В готенбургском аэропорту продавался свеженапечатанный двухтомник «Тихого Дона». Поразительно, кто бы мог подумать, что гласность на Дону зайдет так далеко. На титульном листе стоял логотип издательства Боббера «Царь Мент». Серия – «Легенды и мифы современности». Двухтомник был издан в целом неплохо, если не считать обложки. Целлофанированный переплет украшали отвратительные аляповатые рисунки. На первом томе похабно улыбающийся Гришка Мелехов приставал к Аксинье; на втором, он же, в фуражке на затылке, со страшной рожей истово рубил разбегающуюся матросню.
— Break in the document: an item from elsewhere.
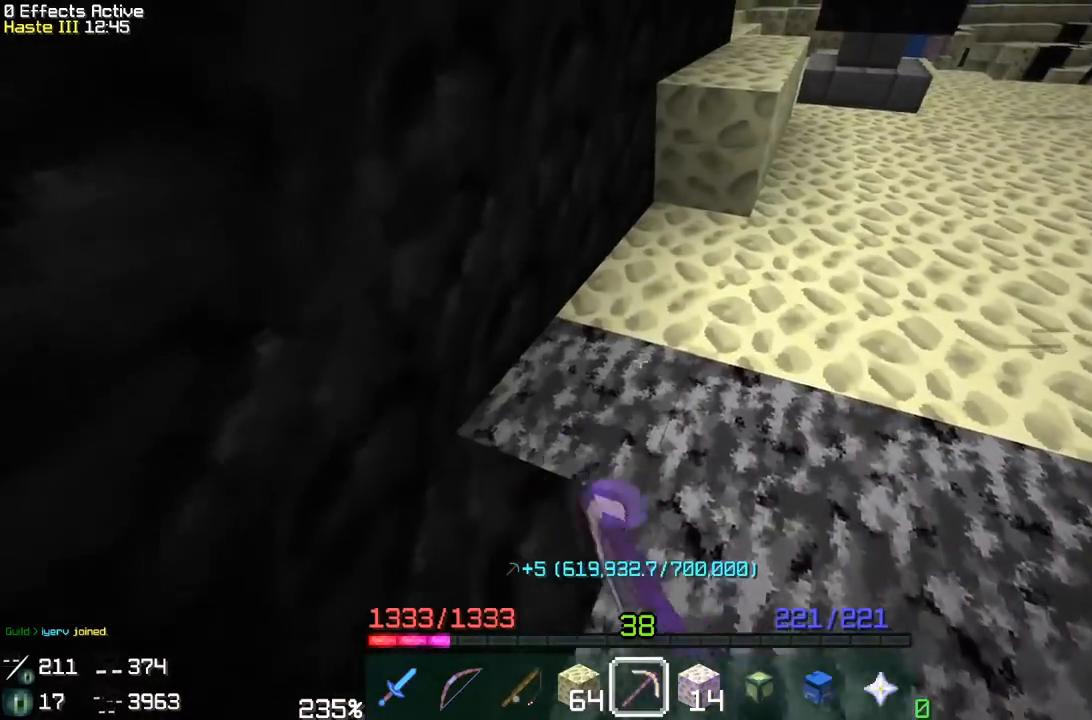
{"keys": ["d"], "mouse": ["left"], "events": [[233, "w", "up"], [383, "d", "down"]]}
– Почему такие гадкие обложки? – спросил я у приехавшего провожать Боббера.
– Не знаю, это Витек решает. Мне не разобраться. Продаются хорошо, и ладно. Отличный бизнес – издательство. Я доволен.
– Понятно. Слышал, ты и газету покупать собираешься?
– Купил уже, но здесь другое. Прибыли там нет… Пока. Но политика, брат. Влиять будем. Время вылета приближалось.
– Береги графиню. Скоро будешь издавать нашу книгу. Сенсация!
– Ждем не дождемся…
– Пора! Махнув рукой, я зашагал к паспортному контролю.